Fragmento seleccionado:
_____

Tal vez fue María Lionza la que
los mandó a bajar de los Cerritos, cuando el golpe de estado de abril de 2002,
para sitiar el ocupado palacio de Miraflores y exigir el regreso del presidente
que habían elegido. No te dejes confundir, Blades, “busca el fondo y su razón”,
y trata de entender las revoluciones de la historia, no las que soñamos para
tranquilizarnos.
Para Blades, el programa político
del chavismo “obviamente no es aceptado por la mayoría de la población”. Lo que
quiere decir que la mayoría que eligió a Maduro, no lo es. Blades ignora las 18
elecciones ganadas por el chavismo y el casi 60% de votantes que el PSUV obtuvo
en las elecciones de diciembre –que la derecha dijo que sería un plebiscito– y
declara mayoría a los representantes de la vieja derecha derrocada por Pablo
Pueblo, porque ese hombre –nos recordó Neruda– despierta cada doscientos años,
con Bolívar.
Me recuerdo a mí mismo, en los
años setenta, en el antiguo apartamento de Silvio Rodríguez, con su puerta
negra en la que había golpeado el mundo, descubriendo los primeros trabajos de
Rubén Blades con la orquesta de Willy Colón. Nos encantábamos de encontrar una
salsa patriótica, “La maleta”, aunque sabíamos que no eran ideas unánimes entre
los latinoamericanos. Ninguna idea hondamente renovadora consigue apoyo
unánime, al menos cuando aparece: el poder establecido –eso que los
norteamericanos llaman stablishment– tiene muchos resortes, muchas maneras de
“convencer”, de imponer sus intereses, y sabe que son pocos los que no ceden
ante ellos.

_____

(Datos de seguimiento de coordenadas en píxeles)
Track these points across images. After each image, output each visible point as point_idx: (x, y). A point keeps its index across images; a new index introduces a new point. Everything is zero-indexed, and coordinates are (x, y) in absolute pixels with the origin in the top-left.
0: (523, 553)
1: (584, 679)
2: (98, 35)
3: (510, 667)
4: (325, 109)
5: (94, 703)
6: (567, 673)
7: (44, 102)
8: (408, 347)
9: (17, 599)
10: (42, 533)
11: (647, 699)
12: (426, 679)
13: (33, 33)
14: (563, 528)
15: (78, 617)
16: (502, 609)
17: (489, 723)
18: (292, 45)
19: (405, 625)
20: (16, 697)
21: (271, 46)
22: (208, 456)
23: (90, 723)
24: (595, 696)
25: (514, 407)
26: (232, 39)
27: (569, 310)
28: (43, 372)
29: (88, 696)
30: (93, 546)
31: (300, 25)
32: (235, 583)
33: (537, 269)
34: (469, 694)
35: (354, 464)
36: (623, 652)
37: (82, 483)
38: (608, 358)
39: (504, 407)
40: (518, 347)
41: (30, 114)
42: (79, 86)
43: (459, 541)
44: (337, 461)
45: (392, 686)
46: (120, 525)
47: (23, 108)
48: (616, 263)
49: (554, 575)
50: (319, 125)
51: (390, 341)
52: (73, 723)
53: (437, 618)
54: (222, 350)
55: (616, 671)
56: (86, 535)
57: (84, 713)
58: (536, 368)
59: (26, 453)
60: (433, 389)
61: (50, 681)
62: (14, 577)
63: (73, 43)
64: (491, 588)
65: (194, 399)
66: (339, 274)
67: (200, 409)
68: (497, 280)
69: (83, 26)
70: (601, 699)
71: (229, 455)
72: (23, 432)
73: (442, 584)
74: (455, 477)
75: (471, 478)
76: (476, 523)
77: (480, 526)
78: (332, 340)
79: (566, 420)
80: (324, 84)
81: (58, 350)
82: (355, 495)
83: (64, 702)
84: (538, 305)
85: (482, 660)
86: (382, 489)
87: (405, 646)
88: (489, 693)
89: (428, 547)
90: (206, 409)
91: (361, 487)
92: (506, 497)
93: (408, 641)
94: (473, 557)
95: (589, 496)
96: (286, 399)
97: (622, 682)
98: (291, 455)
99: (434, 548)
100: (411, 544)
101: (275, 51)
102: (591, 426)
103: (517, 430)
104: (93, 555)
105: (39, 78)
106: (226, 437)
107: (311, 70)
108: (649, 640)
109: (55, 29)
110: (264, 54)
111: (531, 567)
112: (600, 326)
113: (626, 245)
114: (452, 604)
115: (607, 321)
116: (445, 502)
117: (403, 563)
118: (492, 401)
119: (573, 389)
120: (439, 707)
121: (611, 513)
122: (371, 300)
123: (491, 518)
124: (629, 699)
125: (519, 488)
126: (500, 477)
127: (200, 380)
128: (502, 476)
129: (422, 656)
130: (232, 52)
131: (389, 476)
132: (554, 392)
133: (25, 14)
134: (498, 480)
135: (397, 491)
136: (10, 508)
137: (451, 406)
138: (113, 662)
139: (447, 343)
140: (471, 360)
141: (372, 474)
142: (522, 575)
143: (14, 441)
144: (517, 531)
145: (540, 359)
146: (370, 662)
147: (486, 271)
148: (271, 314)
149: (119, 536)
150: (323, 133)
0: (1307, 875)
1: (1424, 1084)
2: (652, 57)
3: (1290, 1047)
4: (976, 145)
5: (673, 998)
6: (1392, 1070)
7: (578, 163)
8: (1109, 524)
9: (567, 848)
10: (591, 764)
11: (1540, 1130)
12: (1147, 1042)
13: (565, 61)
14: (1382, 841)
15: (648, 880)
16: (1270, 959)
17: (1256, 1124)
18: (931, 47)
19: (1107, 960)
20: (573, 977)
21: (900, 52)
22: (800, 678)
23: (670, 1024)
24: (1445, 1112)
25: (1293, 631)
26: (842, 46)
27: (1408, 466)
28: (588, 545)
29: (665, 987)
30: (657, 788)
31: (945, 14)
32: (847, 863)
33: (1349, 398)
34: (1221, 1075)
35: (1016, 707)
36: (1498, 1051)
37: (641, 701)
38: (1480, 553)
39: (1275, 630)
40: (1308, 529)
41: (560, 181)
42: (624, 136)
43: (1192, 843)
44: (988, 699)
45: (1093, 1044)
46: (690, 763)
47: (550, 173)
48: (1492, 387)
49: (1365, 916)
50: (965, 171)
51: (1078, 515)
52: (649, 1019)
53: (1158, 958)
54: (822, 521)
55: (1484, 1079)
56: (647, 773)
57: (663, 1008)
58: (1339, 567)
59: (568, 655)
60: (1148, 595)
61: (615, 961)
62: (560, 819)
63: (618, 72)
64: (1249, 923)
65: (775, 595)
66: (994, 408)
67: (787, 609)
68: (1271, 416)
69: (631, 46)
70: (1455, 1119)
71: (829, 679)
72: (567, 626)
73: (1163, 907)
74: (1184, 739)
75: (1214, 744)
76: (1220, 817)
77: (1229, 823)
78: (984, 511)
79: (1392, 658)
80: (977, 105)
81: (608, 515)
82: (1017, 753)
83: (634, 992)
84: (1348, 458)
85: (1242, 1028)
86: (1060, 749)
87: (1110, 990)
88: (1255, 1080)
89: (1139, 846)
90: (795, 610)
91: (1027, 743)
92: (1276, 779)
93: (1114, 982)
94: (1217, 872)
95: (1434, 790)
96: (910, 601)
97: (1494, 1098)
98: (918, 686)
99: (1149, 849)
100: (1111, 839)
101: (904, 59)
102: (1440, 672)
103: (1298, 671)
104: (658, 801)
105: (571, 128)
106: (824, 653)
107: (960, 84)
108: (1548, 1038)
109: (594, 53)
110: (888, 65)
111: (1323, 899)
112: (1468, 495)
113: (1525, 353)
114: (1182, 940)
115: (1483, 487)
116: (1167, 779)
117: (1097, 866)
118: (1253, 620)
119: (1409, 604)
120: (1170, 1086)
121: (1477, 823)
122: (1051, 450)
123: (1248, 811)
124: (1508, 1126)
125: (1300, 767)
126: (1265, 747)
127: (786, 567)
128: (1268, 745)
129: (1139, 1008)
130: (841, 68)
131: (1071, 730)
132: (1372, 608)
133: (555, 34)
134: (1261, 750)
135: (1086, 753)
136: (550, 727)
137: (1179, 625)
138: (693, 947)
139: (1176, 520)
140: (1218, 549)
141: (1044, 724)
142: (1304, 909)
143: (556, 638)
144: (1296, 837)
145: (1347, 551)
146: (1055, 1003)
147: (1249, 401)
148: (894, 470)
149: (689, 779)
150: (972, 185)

_____

Instrucciones:
1. Responde según el fragmento sobre Rubén Blades y el chavismo:
(a) ¿En qué mes y año ocurrió el golpe de estado que se menciona?
(b) ¿Qué porcentaje de votantes obtuvo el PSUV en las elecciones de diciembre?
(c) ¿Con qué orquesta hizo Rubén Blades sus primeros trabajos?
2. Enumera todos los nombres de personas o personajes que aparecen en el fragmento sobre Rubén Blades y el chavismo.
3. Prolonga el fragmento sobre Rubén Blades y el chavismo a partir de su última oración.
Las líneas de datos son un material independiente del fragmento.

Respuestas:
1.
(a) En abril de 2002.
(b) Casi el 60%.
(c) Con la orquesta de Willy Colón.

2. María Lionza, Rubén Blades, Maduro, Pablo Pueblo, Neruda, Bolívar, Silvio Rodríguez, Willy Colón

3.
Una cosa es cantar y otra vivir
lo que se canta, y cantarlo en todas partes. Tengo vivo el recuerdo de ese extraordinario
salsero que es Oscar D’Leòn, cantándole, en los años ochenta, a un público
cubano que lo adoraba, que llenaba un coliseo de 15 mil localidades para
escucharlo y cantar con él. Lo recuerdo feliz, arrojándose al suelo del
aeropuerto de La Habana para besar la tierra de la isla al partir y, a las
semanas, lo vi abjurando de su viaje a Cuba, cuando los magnates del disco en
el Miami contrarrevolucionario, lo acusaron de comunista por cantar en La
Habana, y amenazaron con cerrarle todas sus puertas, que eran también las más
lucrativas de su realización como artista.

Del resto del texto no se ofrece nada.